What saved the place was that it was bad enough to make me get up at 6:00 and get out of there by 7:00. No petit-déjeuner, free or not free, for me.
If you ever want to ride a hilly part of France nobody knows about, here’s your man.
But it’s not all bad.
Roundabout architecture is its own artistic genre.
And lots of these, signs and cows, arranged all along the hillsides.
It wasn’t that bad, really, especially if you’re a bunny or chicken.
And the bike had covered storage. I’ve stored bikes many worse places.
And as it happens, one day’s ride and lodging is truly inverted by the next. Escaping the Creuse steep West Virginian-esque hills to the more palatable rolling hills toward Culan, I also discovered from the very nice tourist’s office in little ‘ol Culan (it has a castle from the 11th or 12 th Century, as do all self-respecting villages in France) that a road would take me from there right to my next night’s lodging in Meaulne.
The whole day went better.
Cool, but sunny skies. A comfortable route length of around 50 miles. A FANTASTIC guest house in Meaulne, run by such a nice couple. How nice were they? Well, the husband drove me to the grocery 10 km away when we discovered the “mini” wasn’t open in Meaulne. He also drove me back through an amazing forest, part of the forest I would be riding in the next day.
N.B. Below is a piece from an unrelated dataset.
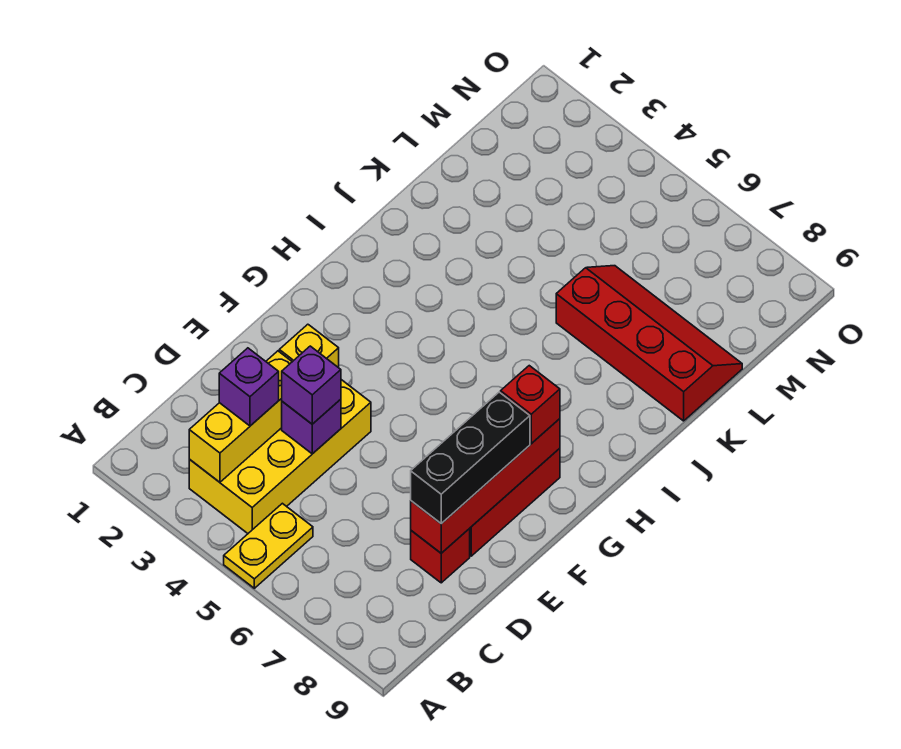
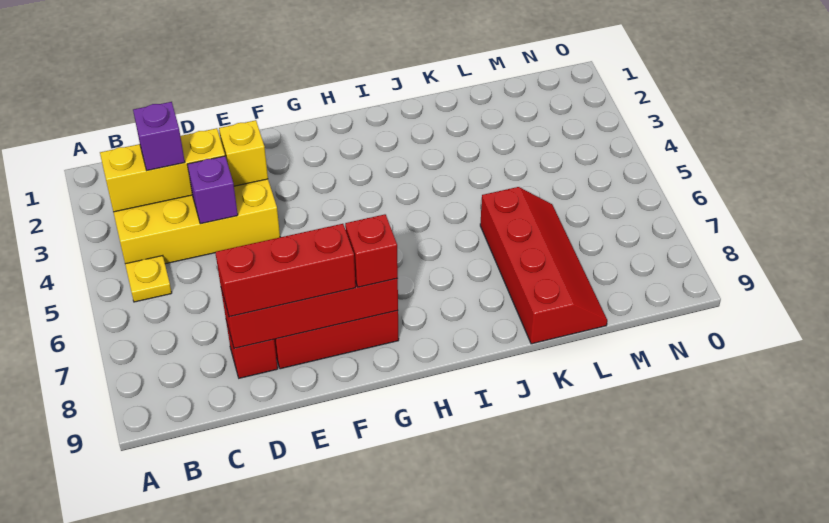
yellow 1x2 plate [224,503,313,588] -> yellow 1x1 plate [125,256,172,302]
purple 1x1 brick [282,346,341,424] -> none
black 1x3 brick [411,392,530,524] -> red 1x3 brick [215,224,356,317]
I forgot all about the rabbit and chicken farm. Nice people, comfortable conditions and beautiful countryside to ride through will do that.
Having skipped the petit déjeuner, I needed coffee and it arrived here in Boussac about 25 km away. One thing both Portugal and France teach you is that coffee isn’t about volume, it’s about dosage. This tiny cup packs a mighty caffeine wallop of love.
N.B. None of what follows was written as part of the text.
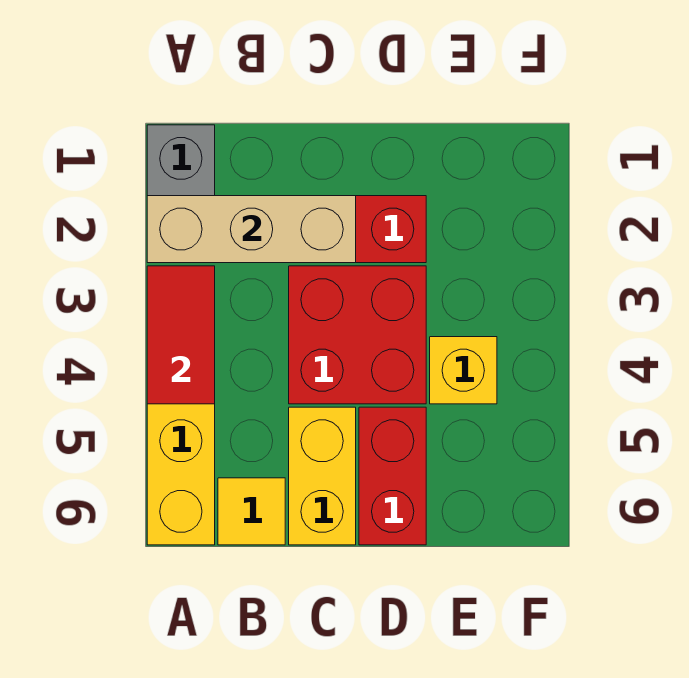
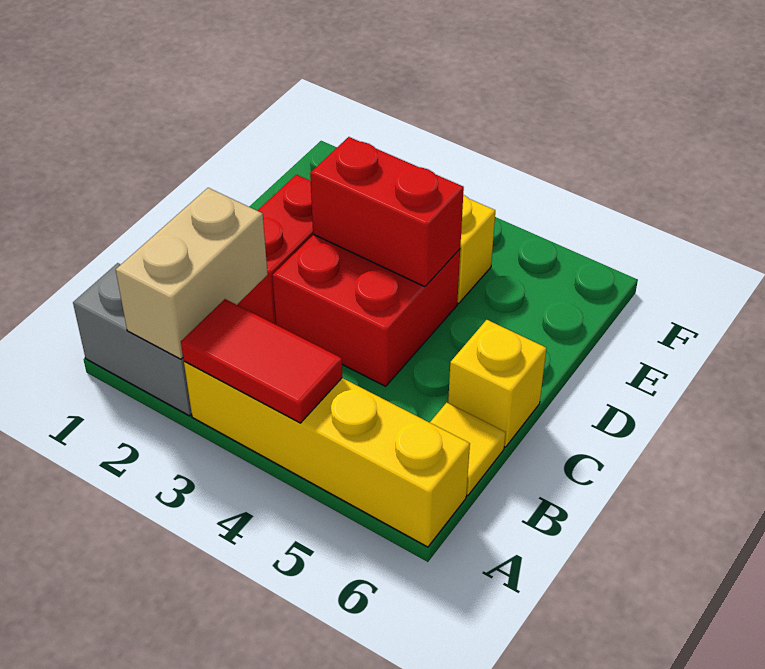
tan 1x3 brick [147,196,356,263] -> tan 1x2 brick [116,188,268,359]
yellow 1x2 brick [289,407,356,545] -> yellow 1x1 brick [448,320,546,447]
red 1x2 brick [359,407,426,545] -> red 1x2 brick moved to [310,137,464,287]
Yes, to get out of Creuse, I would even run to (Mayor) Berry and Cher.
Seriously, another day, another river or two. I think this one is the Amazon or the Nile. Honestly, I can’t remember. Still, nameless or not, I very much LOVE every river. Very much. Enought that I still love them although they almost always come with the cycling price of a very probable uphill immediately after. That’s a price I’ll pay every time.
But who says flat (even a bit downhill) and straight is boring?
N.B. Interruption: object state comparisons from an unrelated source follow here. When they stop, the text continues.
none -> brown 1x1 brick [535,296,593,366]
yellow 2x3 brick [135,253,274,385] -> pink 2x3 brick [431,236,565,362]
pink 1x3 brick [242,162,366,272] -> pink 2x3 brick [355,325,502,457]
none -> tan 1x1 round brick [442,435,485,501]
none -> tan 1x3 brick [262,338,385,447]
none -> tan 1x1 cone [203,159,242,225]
Water tower of sorts outside Culan
The Riv Cher means a move into what proved to be a lovely department.
It’s a store-bought dinner, but it means more when a guy drove you 20 km to get it. Besides, check out the view! The backyard of my lodging in Meaulne.
The guest house came with two great dogs. This one is Belle, who was very skittish until I learned her name. Then she followed me around like an old pal.
Meaunle really was about the prettiest village I’ve yet seen in France. Too bad about it mini-grocery not being open much. It’s a problem throughout the rural part of the country (world?).
Made it! Something like 475 miles after getting off that bus in Irun, Spain on the 24th of June. And a very enjoyable way to end this particular ramble.
The forêt de Tronçais (Troncais Forest) was very pleasurable on what turned out to be a warm day. I was in shade for miles. Very light traffic and forest are always a good combination. A stiff hill here or there to keep me honest, but those gave way at the edge of the forest, and things really flattened out as I cycled along the Riv Allier.
So I was here in Nevers by 2:00, ready to meet the wife (even with time to take a shower!) and start the next part of the tour, a week-long leisurely exploration of the Loire River, dipping in and out of Eurovelo Route 6 in the region over to Chalon-sur-Saône.
At Troncais, in the middle of the forest, there’s this lake.
Cemetery along the way. I had to take this shot over the wall, so this is my first time of seeing what the heck it looked like.